PROBLEM STATEMENT> Exclude the pictures. Transcribe exactly, and only, the lines from the one holding "26: (493, 267, 10.35)" to the end of the material below.

EXERCISE DATA>
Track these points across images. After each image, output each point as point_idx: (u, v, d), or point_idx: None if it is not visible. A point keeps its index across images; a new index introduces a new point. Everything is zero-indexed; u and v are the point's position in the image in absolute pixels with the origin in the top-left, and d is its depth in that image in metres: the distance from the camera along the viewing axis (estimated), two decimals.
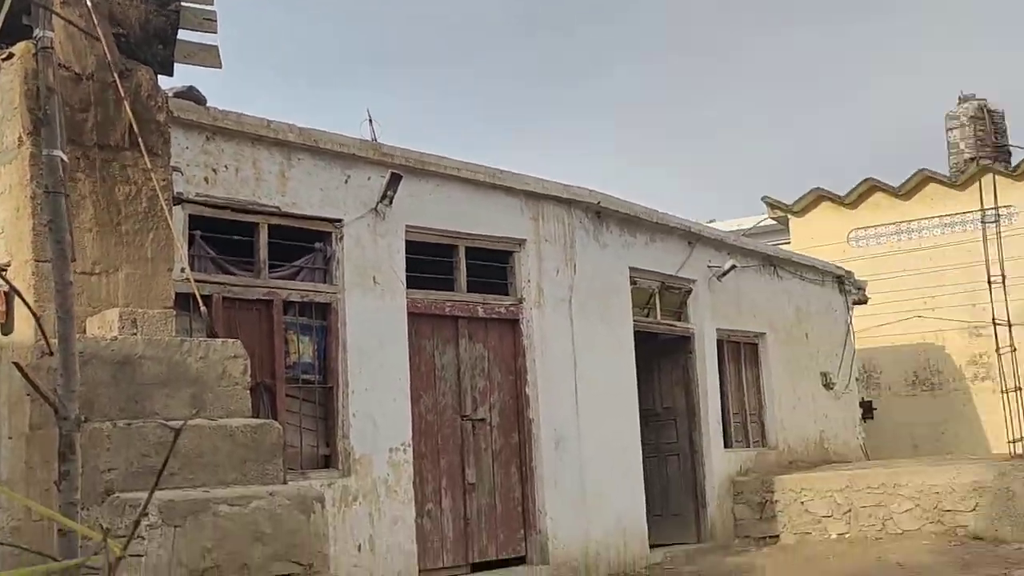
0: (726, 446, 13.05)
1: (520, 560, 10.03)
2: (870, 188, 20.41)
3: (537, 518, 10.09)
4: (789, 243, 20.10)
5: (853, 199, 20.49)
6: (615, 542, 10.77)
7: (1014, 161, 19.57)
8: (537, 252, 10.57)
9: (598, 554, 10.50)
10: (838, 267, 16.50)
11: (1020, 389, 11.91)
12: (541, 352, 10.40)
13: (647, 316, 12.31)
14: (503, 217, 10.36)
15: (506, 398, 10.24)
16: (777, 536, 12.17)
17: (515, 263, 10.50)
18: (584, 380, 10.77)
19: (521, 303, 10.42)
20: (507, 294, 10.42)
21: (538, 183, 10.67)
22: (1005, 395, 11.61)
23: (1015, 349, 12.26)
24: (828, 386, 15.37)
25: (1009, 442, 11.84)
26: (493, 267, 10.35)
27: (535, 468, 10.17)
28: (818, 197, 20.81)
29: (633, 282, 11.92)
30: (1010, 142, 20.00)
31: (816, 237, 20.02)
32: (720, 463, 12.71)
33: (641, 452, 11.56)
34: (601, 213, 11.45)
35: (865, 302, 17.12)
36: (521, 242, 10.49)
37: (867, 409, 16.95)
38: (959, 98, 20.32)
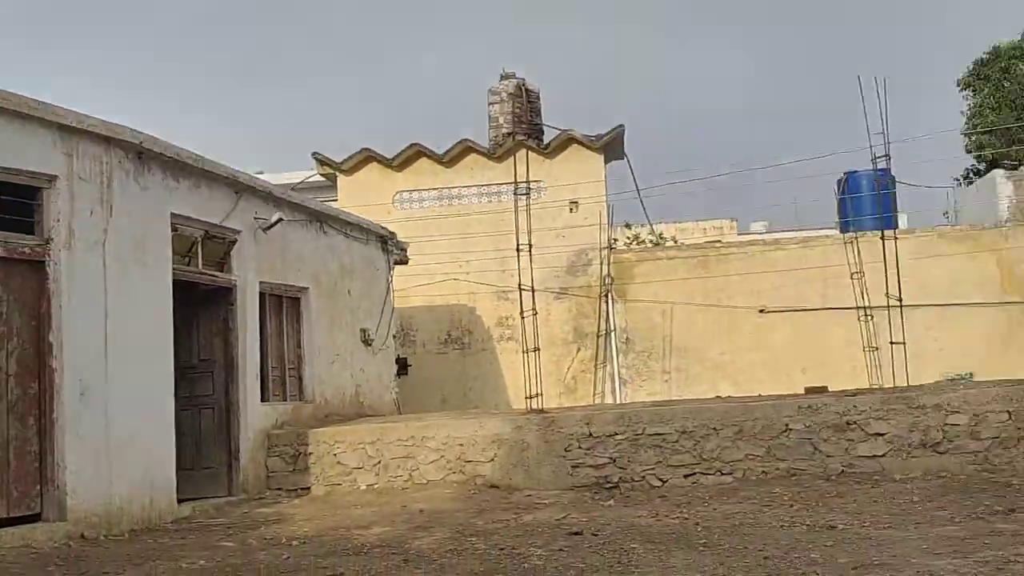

SOLUTION>
26: (493, 267, 10.35)
27: (535, 468, 10.17)
28: (818, 197, 20.81)
29: (633, 282, 11.92)
30: (1010, 142, 20.00)
31: (816, 237, 20.02)
32: (720, 463, 12.71)
33: (641, 452, 11.56)
34: (601, 213, 11.45)
35: (865, 302, 17.12)
36: (521, 242, 10.49)
37: (867, 409, 16.95)
38: (959, 98, 20.32)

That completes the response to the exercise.